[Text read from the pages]

=== Begin Enclosure ===

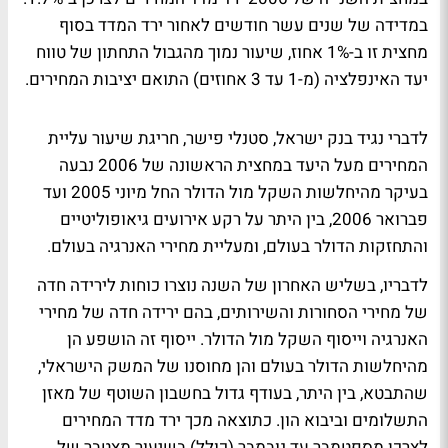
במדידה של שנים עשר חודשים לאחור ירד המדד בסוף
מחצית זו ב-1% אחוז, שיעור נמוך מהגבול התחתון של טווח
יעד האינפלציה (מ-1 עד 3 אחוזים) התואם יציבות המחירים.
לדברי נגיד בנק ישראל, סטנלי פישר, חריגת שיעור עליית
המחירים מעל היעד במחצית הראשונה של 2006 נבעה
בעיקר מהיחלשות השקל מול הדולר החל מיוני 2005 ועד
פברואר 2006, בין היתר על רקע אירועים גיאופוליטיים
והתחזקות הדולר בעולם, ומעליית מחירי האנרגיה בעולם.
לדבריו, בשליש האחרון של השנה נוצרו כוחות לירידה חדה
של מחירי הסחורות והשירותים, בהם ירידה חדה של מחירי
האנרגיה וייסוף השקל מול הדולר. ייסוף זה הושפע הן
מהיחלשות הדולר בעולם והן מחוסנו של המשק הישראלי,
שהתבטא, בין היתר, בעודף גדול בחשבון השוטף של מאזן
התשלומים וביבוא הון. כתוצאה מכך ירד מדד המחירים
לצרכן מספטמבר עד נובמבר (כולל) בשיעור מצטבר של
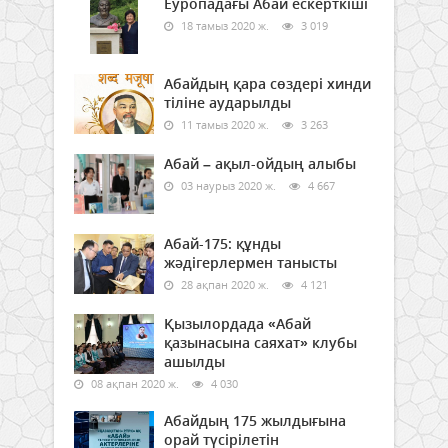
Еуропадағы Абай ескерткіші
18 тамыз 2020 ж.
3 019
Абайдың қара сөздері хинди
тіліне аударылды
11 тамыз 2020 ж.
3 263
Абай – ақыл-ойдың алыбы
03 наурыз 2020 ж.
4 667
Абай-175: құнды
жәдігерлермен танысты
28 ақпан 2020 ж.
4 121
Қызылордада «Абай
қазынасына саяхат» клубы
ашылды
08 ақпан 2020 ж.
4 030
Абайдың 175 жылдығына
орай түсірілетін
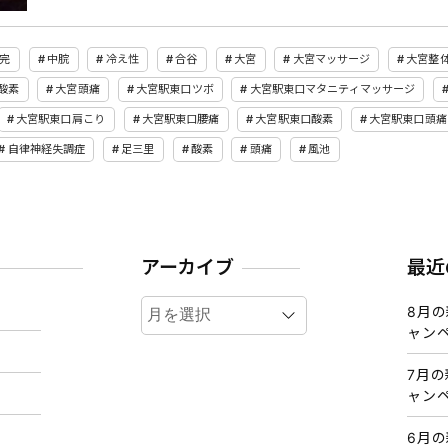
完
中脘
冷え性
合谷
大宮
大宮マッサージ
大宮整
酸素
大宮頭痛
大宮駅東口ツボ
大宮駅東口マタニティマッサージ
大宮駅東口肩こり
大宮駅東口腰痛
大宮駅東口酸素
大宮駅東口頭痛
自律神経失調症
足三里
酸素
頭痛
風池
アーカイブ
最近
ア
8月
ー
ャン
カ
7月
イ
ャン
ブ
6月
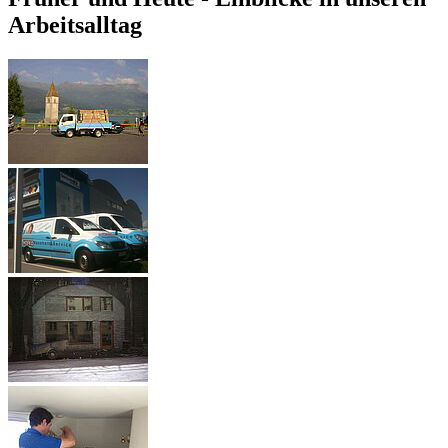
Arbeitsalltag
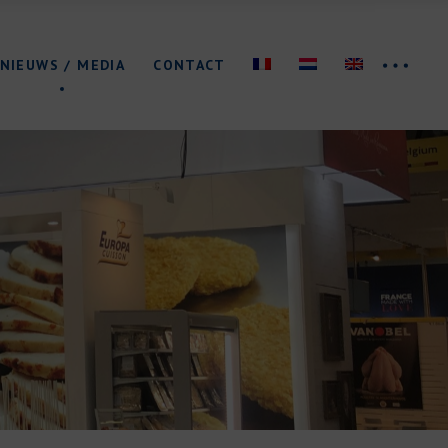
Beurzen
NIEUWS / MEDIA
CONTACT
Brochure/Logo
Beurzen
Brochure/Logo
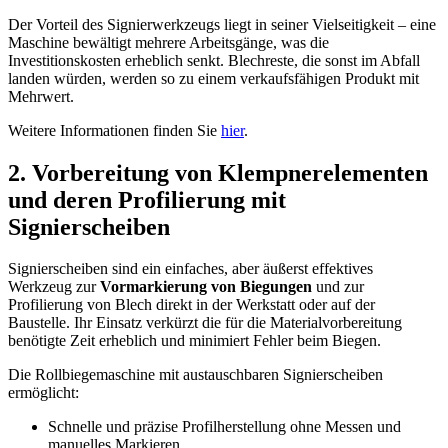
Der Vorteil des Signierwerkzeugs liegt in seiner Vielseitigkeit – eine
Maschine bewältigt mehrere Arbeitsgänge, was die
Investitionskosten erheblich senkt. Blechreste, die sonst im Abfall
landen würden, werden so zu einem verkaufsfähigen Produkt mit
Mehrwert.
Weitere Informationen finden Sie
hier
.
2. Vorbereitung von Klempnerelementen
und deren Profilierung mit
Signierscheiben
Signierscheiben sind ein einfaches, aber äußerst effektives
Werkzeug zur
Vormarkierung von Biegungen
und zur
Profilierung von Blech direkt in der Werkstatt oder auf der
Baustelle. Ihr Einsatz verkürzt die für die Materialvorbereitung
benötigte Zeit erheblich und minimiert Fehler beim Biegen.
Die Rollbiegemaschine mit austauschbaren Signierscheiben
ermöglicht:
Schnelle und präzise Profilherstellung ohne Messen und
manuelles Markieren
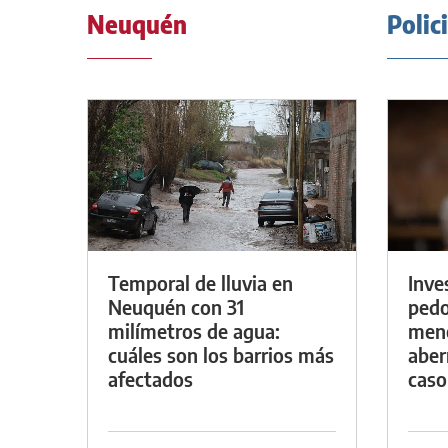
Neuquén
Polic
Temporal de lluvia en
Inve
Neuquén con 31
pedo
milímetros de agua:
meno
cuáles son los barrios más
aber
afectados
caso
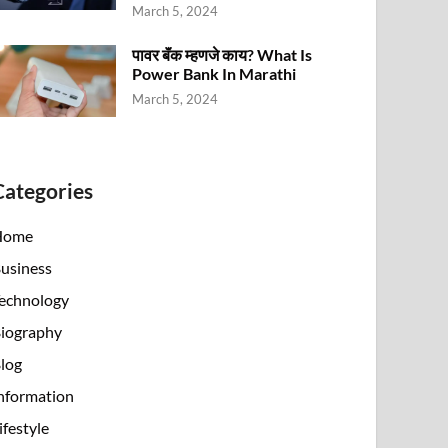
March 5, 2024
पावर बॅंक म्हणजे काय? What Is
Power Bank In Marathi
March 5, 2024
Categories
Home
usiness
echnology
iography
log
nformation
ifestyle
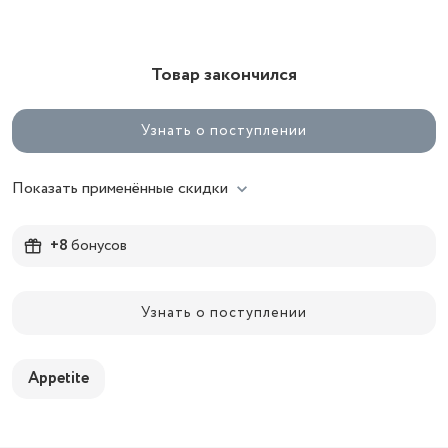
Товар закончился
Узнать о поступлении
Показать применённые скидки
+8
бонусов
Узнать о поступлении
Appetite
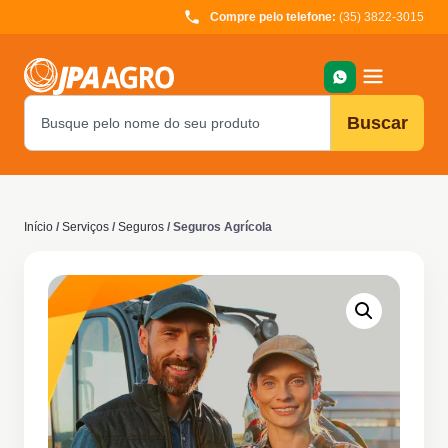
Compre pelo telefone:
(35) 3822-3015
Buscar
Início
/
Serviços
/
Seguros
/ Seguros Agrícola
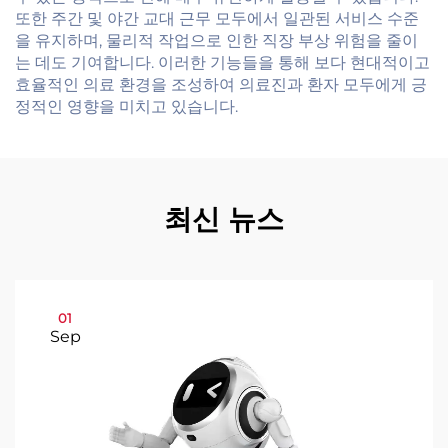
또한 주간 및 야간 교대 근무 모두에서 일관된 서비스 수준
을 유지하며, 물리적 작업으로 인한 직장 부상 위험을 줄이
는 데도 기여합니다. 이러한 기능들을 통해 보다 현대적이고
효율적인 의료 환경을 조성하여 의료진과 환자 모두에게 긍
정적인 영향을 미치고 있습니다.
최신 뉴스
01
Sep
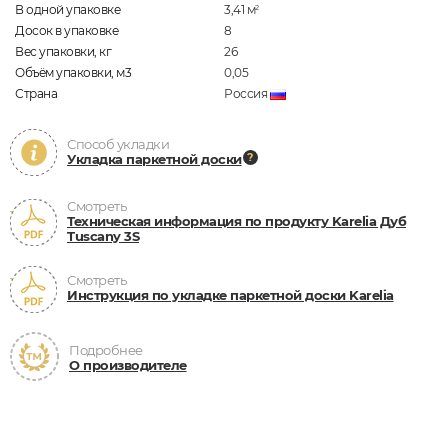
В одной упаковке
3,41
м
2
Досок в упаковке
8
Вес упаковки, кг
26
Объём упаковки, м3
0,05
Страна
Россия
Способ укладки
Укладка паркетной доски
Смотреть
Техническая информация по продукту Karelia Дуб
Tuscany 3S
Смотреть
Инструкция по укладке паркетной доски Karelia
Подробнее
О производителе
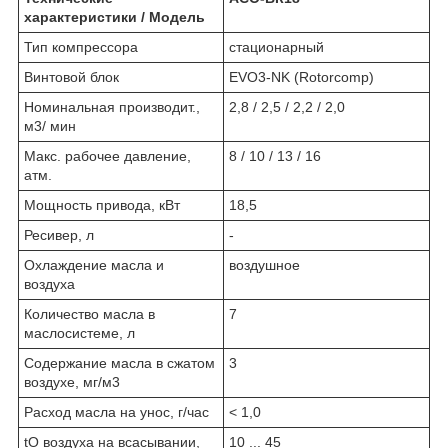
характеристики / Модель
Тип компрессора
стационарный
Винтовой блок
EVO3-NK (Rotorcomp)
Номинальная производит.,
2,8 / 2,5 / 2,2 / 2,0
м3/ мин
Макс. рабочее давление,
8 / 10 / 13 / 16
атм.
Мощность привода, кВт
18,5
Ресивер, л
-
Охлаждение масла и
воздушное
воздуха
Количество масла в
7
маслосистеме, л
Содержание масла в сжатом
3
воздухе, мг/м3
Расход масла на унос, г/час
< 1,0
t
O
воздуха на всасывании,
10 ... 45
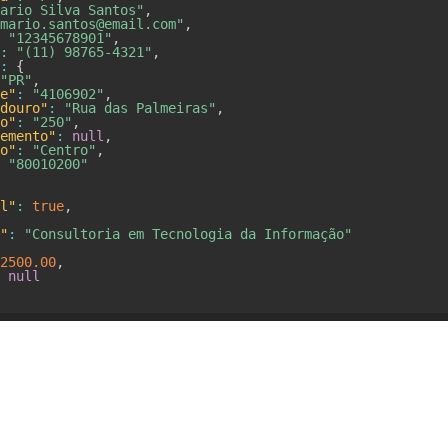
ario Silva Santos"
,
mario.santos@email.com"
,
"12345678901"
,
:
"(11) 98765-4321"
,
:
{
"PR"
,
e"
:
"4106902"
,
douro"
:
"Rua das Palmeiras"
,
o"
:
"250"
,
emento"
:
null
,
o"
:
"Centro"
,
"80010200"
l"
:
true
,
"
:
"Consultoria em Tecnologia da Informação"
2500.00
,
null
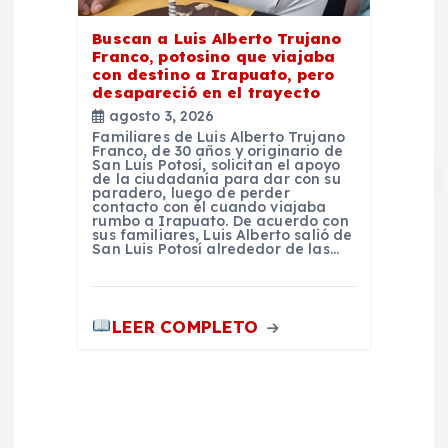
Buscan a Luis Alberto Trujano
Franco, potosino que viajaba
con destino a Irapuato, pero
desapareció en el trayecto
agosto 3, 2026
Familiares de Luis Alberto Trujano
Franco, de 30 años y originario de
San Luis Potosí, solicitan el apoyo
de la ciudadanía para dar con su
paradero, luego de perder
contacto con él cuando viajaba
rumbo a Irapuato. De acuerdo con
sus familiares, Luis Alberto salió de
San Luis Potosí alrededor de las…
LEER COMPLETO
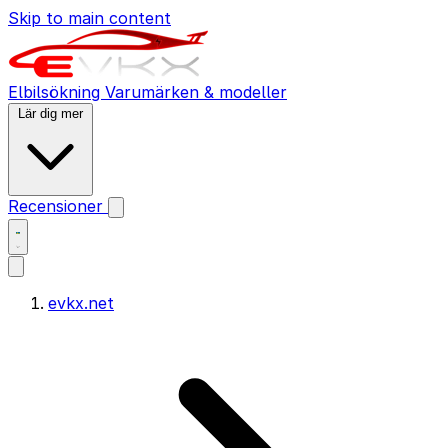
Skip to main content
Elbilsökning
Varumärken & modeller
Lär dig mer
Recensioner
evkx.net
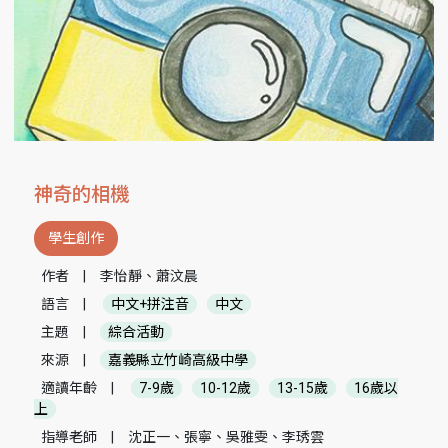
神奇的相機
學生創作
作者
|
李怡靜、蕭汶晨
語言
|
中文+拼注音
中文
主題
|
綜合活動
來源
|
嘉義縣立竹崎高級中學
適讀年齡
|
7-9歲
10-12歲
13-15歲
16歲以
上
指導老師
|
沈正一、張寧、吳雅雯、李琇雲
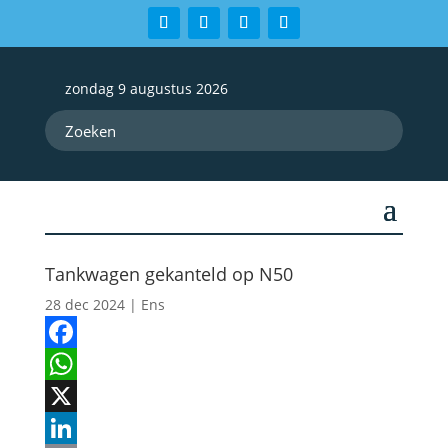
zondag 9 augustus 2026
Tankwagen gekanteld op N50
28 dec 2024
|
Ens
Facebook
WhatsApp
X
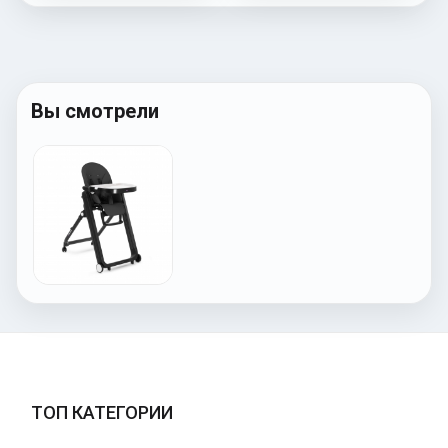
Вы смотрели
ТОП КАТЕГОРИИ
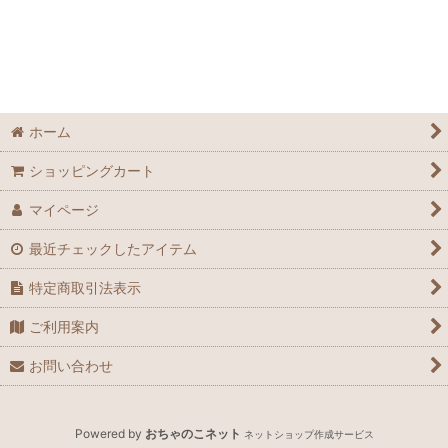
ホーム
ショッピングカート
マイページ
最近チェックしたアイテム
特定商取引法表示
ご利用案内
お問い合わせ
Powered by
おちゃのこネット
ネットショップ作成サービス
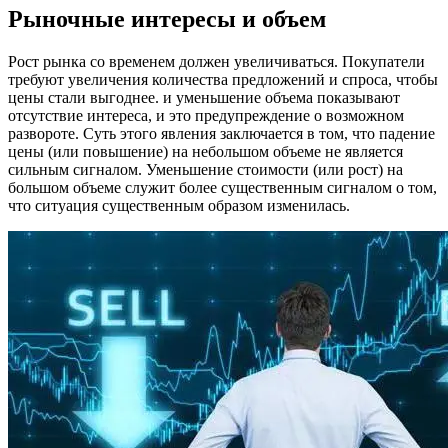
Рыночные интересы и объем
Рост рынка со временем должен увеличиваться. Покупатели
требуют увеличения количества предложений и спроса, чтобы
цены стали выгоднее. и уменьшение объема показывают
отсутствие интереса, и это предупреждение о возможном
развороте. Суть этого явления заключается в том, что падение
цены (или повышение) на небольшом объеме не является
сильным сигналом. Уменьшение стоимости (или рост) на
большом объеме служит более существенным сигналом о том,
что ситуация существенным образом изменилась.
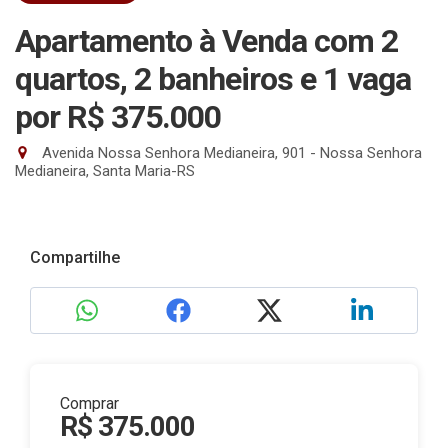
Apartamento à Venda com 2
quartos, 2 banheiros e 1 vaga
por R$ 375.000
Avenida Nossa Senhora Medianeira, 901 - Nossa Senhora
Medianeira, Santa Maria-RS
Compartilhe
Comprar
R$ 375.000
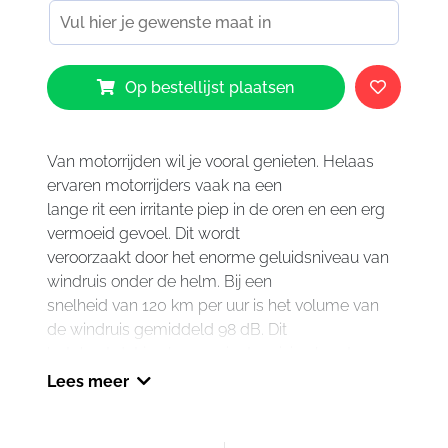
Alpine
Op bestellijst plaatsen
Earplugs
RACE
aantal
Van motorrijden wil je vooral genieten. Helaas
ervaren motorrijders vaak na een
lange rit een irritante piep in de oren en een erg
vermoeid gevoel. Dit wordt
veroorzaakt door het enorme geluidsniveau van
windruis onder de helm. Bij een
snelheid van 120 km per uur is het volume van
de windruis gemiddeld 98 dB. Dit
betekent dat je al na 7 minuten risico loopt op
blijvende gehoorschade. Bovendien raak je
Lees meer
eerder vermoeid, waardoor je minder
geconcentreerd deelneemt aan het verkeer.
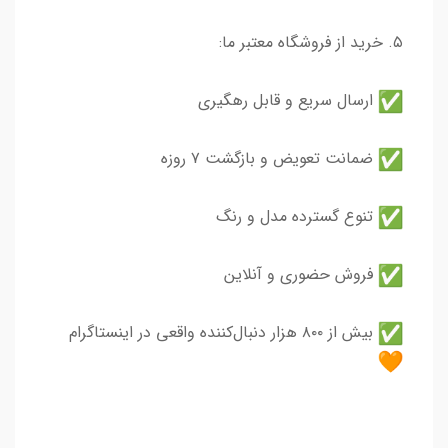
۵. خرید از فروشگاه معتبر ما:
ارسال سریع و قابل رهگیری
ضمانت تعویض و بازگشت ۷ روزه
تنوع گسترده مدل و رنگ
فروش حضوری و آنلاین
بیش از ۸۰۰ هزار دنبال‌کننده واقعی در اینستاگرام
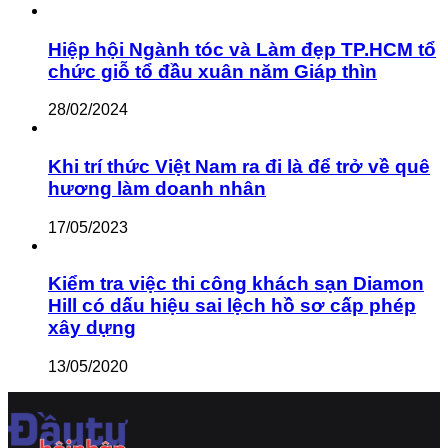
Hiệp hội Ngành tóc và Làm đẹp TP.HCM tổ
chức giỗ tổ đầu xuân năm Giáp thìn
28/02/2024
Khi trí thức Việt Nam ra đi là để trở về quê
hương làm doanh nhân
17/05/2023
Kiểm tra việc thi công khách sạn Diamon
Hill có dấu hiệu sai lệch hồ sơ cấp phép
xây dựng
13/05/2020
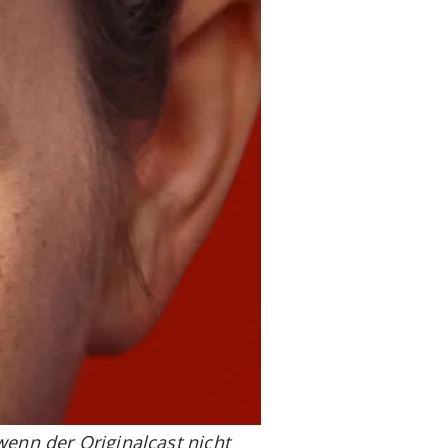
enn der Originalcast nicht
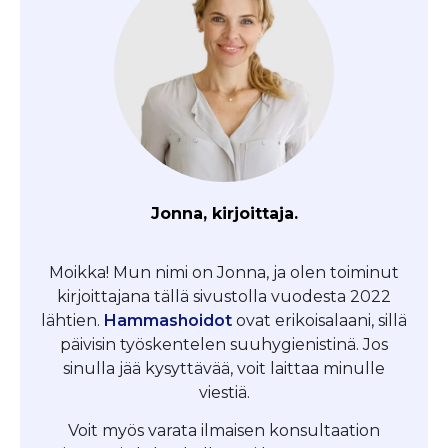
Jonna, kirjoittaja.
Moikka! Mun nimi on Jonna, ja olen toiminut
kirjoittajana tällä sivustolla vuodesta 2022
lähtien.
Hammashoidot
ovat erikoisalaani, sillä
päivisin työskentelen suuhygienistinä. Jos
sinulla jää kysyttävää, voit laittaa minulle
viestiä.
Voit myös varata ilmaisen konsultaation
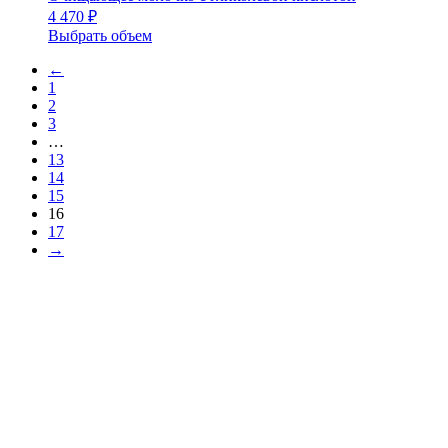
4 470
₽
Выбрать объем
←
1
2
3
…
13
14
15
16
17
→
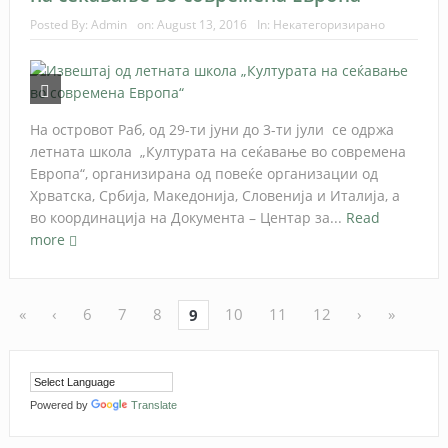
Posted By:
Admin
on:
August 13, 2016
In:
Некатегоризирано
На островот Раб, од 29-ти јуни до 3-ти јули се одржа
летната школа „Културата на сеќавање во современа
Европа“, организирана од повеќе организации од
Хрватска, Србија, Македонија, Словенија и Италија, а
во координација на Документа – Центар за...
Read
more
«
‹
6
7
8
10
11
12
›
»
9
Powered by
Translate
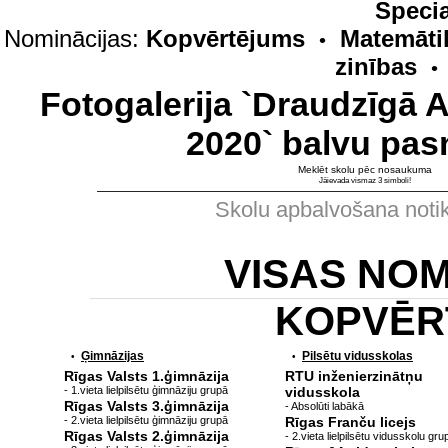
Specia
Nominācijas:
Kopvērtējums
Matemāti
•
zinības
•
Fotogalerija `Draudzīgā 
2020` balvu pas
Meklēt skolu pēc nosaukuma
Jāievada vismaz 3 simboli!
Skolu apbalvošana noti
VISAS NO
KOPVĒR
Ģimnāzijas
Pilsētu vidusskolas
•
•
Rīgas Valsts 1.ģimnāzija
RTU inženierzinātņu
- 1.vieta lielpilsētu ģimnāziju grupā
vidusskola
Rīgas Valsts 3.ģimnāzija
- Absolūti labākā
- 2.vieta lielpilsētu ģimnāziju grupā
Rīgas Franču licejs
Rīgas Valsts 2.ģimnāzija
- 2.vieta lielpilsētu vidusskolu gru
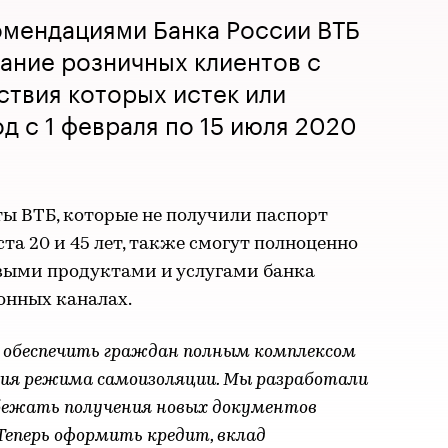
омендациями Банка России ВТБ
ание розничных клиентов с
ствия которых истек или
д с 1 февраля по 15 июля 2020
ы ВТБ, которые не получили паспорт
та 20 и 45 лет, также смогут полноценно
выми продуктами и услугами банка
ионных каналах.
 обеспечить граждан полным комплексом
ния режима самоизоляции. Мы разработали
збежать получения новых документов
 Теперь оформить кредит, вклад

=== End Enclosure ===

- _What you need to do_
Rewrite the material from the line containing "또한 주간 및 야간 교대 근무 모두에서 일관된 서비스 수준" through the line containing "О производителе", swapping "Смотреть" for "Открыть" everywhere and changing nothing else. Leave the pictures out of your answer.

- _Task result_
또한 주간 및 야간 교대 근무 모두에서 일관된 서비스 수준
을 유지하며, 물리적 작업으로 인한 직장 부상 위험을 줄이
는 데도 기여합니다. 이러한 기능들을 통해 보다 현대적이고
효율적인 의료 환경을 조성하여 의료진과 환자 모두에게 긍
정적인 영향을 미치고 있습니다.
최신 뉴스
01
Sep
В одной упаковке
3,41
м
2
Досок в упаковке
8
Вес упаковки, кг
26
Объём упаковки, м3
0,05
Страна
Россия
Способ укладки
Укладка паркетной доски
Открыть
Техническая информация по продукту Karelia Дуб
Tuscany 3S
Открыть
Инструкция по укладке паркетной доски Karelia
Подробнее
О производителе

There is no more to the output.